Opting out of inference persistence

By default, Pioneer stores every inference — the input, output, and metadata — so it can drive evaluation, use-case clustering, and adapter training. Pass store: false to skip persistence for a specific request.
curl -X POST https://api.pioneer.ai/v1/chat/completions \
  -H "Authorization: Bearer pio_sk_..." \
  -H "Content-Type: application/json" \
  -d '{
    "model": "claude-opus-4-7",
    "messages": [
      {"role": "user", "content": "Hello, world!"}
    ],
    "store": false
  }'
store: false is supported on all three request formats — native /inference, /v1/chat/completions, and /v1/messages — and works identically for streaming and non-streaming requests.
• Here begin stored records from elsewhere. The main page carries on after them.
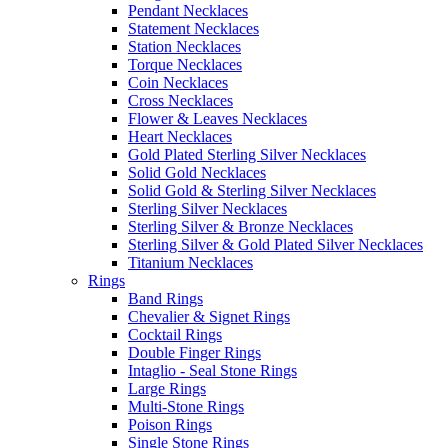
Pendant Necklaces
Statement Necklaces
Station Necklaces
Torque Necklaces
Coin Necklaces
Cross Necklaces
Flower & Leaves Necklaces
Heart Necklaces
Gold Plated Sterling Silver Necklaces
Solid Gold Necklaces
Solid Gold & Sterling Silver Necklaces
Sterling Silver Necklaces
Sterling Silver & Bronze Necklaces
Sterling Silver & Gold Plated Silver Necklaces
Titanium Necklaces
Rings
Band Rings
Chevalier & Signet Rings
Cocktail Rings
Double Finger Rings
Intaglio - Seal Stone Rings
Large Rings
Multi-Stone Rings
Poison Rings
Single Stone Rings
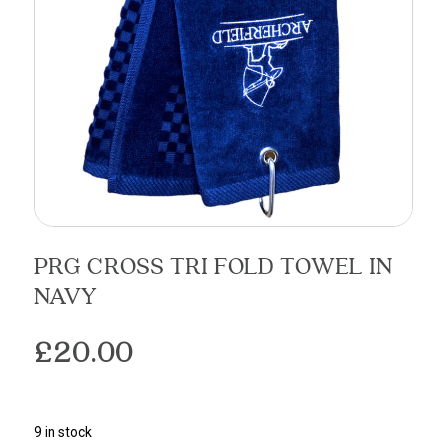
PRG CROSS TRI FOLD TOWEL IN
NAVY
£
20.00
9 in stock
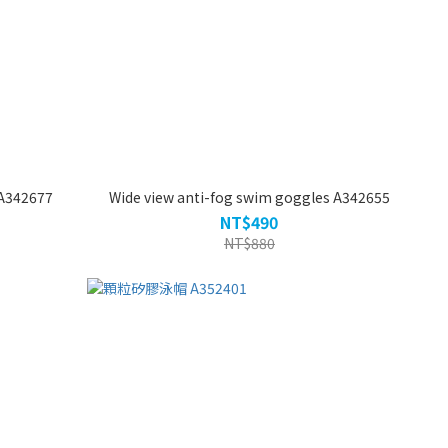
A342677
Wide view anti-fog swim goggles A342655
NT$490
NT$880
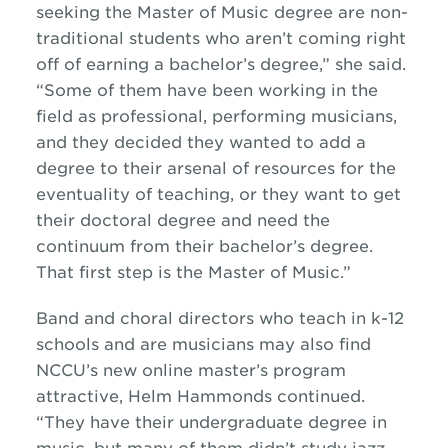
seeking the Master of Music degree are non-
traditional students who aren’t coming right
off of earning a bachelor’s degree,” she said.
“Some of them have been working in the
field as professional, performing musicians,
and they decided they wanted to add a
degree to their arsenal of resources for the
eventuality of teaching, or they want to get
their doctoral degree and need the
continuum from their bachelor’s degree.
That first step is the Master of Music.”
Band and choral directors who teach in k-12
schools and are musicians may also find
NCCU’s new online master’s program
attractive, Helm Hammonds continued.
“They have their undergraduate degree in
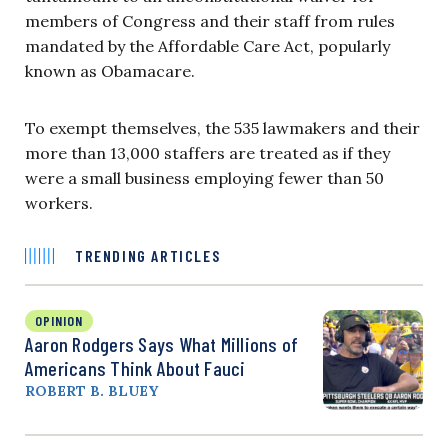
members of Congress and their staff from rules
mandated by the Affordable Care Act, popularly
known as Obamacare.
To exempt themselves, the 535 lawmakers and their
more than 13,000 staffers are treated as if they
were a small business employing fewer than 50
workers.
TRENDING ARTICLES
OPINION
Aaron Rodgers Says What Millions of
Americans Think About Fauci
ROBERT B. BLUEY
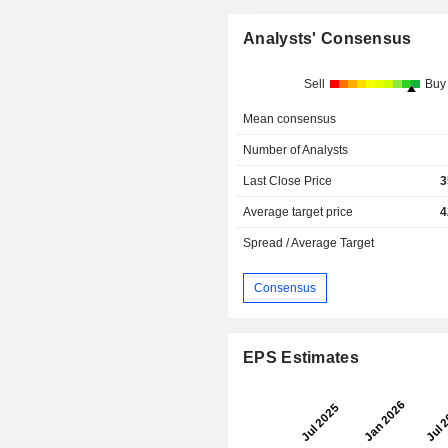
Analysts' Consensus
Sell
Buy
Mean consensus
Number of Analysts
Last Close Price
3
Average target price
4
Spread / Average Target
Consensus
EPS Estimates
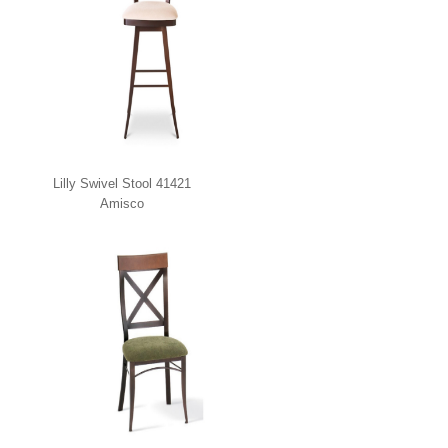
Lilly Swivel Stool 41421
Amisco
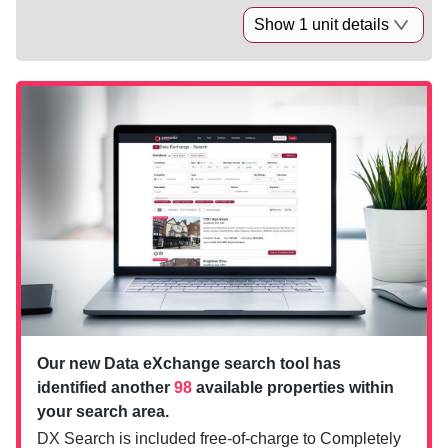
Show 1 unit details
Our new Data eXchange search tool has
identified another
98
available properties within
your search area.
DX Search is included free-of-charge to Completely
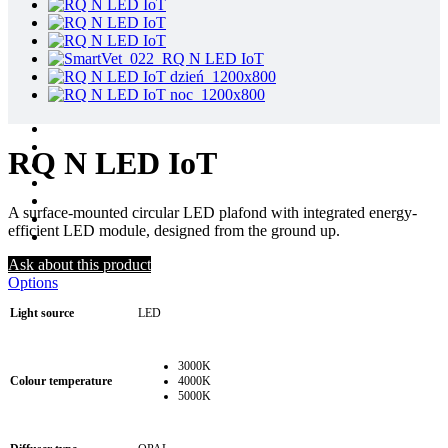
RQ N LED IoT
A surface-mounted circular LED plafond with integrated energy-
efficient LED module, designed from the ground up.
Ask about this product
Options
Light source
LED
3000K
Colour temperature
4000K
5000K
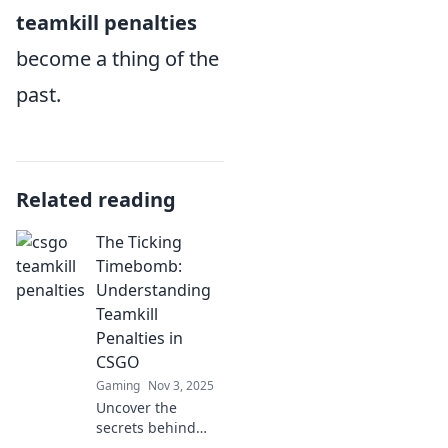
teamkill penalties
become a thing of the
past.
Related reading
The Ticking
Timebomb:
Understanding
Teamkill
Penalties in
CSGO
Gaming
Nov 3, 2025
Uncover the
secrets behind
teamkill penalties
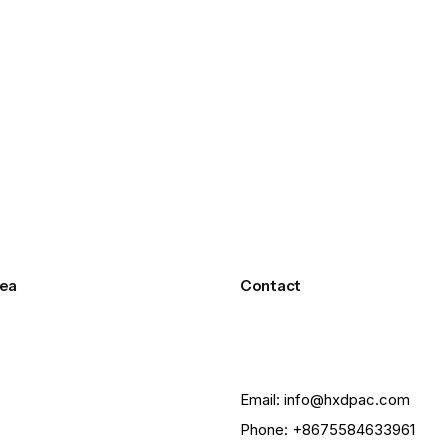
ea
Contact
Email: info@hxdpac.com
Phone: +8675584633961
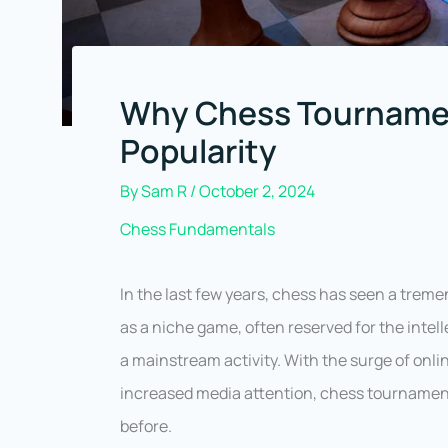
Why Chess Tournamen
Popularity
By
Sam R
/
October 2, 2024
Chess Fundamentals
In the last few years, chess has seen a trem
as a niche game, often reserved for the intel
a mainstream activity. With the surge of onl
increased media attention, chess tournament
before.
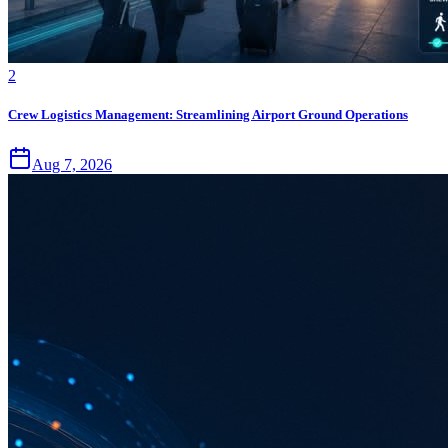
2
Crew Logistics Management: Streamlining Airport Ground Operations
Aug 7, 2026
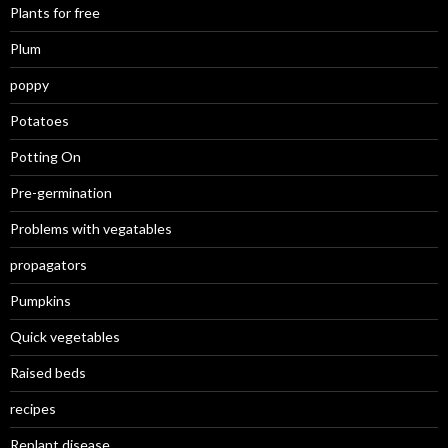
Plants for free
Plum
poppy
Potatoes
Potting On
Pre-germination
Problems with vegatables
propagators
Pumpkins
Quick vegetables
Raised beds
recipes
Replant disease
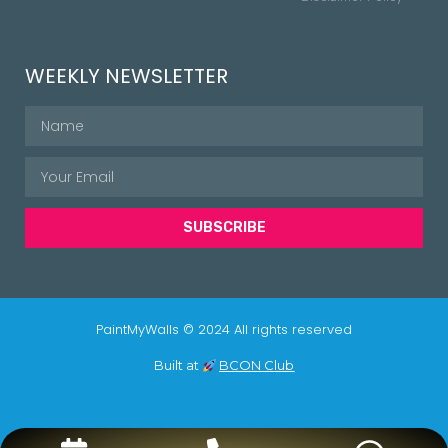
WEEKLY NEWSLETTER
SUBSCRIBE
PaintMyWalls © 2024 All rights reserved
Built at
BCON Club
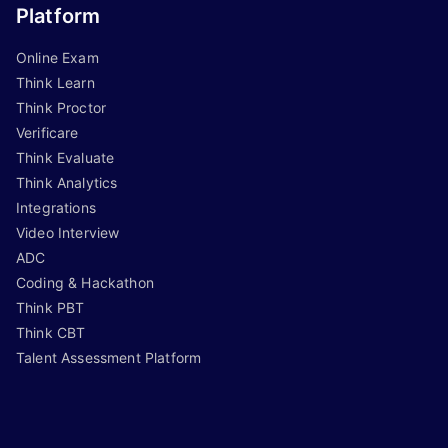
Platform
Online Exam
Think Learn
Think Proctor
Verificare
Think Evaluate
Think Analytics
Integrations
Video Interview
ADC
Coding & Hackathon
Think PBT
Think CBT
Talent Assessment Platform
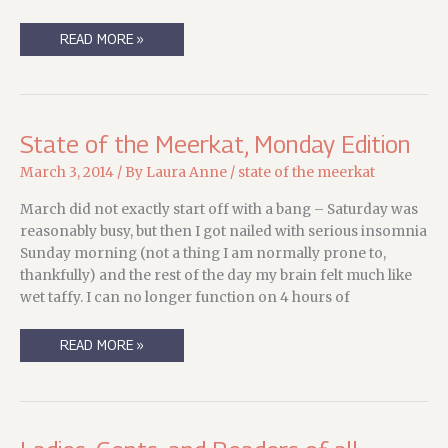
BETTER
READ MORE »
A
LITTLE
LATE
THAN….WELL,
A
LOT
LATE?
State of the Meerkat, Monday Edition
March 3, 2014
/ By
Laura Anne
/
state of the meerkat
March did not exactly start off with a bang – Saturday was
reasonably busy, but then I got nailed with serious insomnia
Sunday morning (not a thing I am normally prone to,
thankfully) and the rest of the day my brain felt much like
wet taffy. I can no longer function on 4 hours of
STATE
READ MORE »
OF
THE
MEERKAT,
MONDAY
EDITION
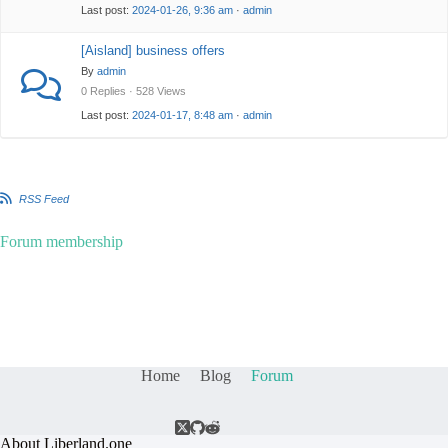
Last post:
2024-01-26, 9:36 am
·
admin
[Aisland] business offers
By
admin
0 Replies · 528 Views
Last post:
2024-01-17, 8:48 am
·
admin
RSS Feed
Forum membership
Home
Blog
Forum
About Liberland.one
What changes with store: false

Default (store: true)store: false
Inference executesYesYes
Input/output storedYesNo
Evaluation runYesNo
Use-case clusteringYesNo
Adapter training feedYesNo
Token billingYesYes
inference_id in responseYesYes (for correlation)
Billing still applies. Token usage, COGS, and metered billing are recorded even when store: false is set — only the full request/response payload is not retained.

When to use it

  • Health checks — liveness and readiness probes that run continuously - Internal benchmarks — evaluations you run against your own ground truth that shouldn’t pollute user-facing inference history - Development and testing — exploratory calls during integration work where accumulating inference rows adds noise

Inference history

Pioneer records every inference call. You can retrieve past results and submit corrections to improve future training data.
# List recent inferences
curl https://api.pioneer.ai/inferences \
  -H "X-API-Key: YOUR_API_KEY"

# Get a specific inference result
curl https://api.pioneer.ai/inferences/INFERENCE_ID \
  -H "X-API-Key: YOUR_API_KEY"

# Mark as correct
curl -X POST https://api.pioneer.ai/inferences/INFERENCE_ID/feedback \
  -H "X-API-Key: YOUR_API_KEY" \
  -H "Content-Type: application/json" \
  -d '{"verdict": "correct"}'

# Submit a correction
curl -X POST https://api.pioneer.ai/inferences/INFERENCE_ID/feedback \
  -H "X-API-Key: YOUR_API_KEY" \
  -H "Content-Type: application/json" \
  -d '{"verdict": "incorrect", "corrected_output": {...}}'  
Optional query filters for GET /inferences: limit, offset, model_id, task, project_id, training_job_id.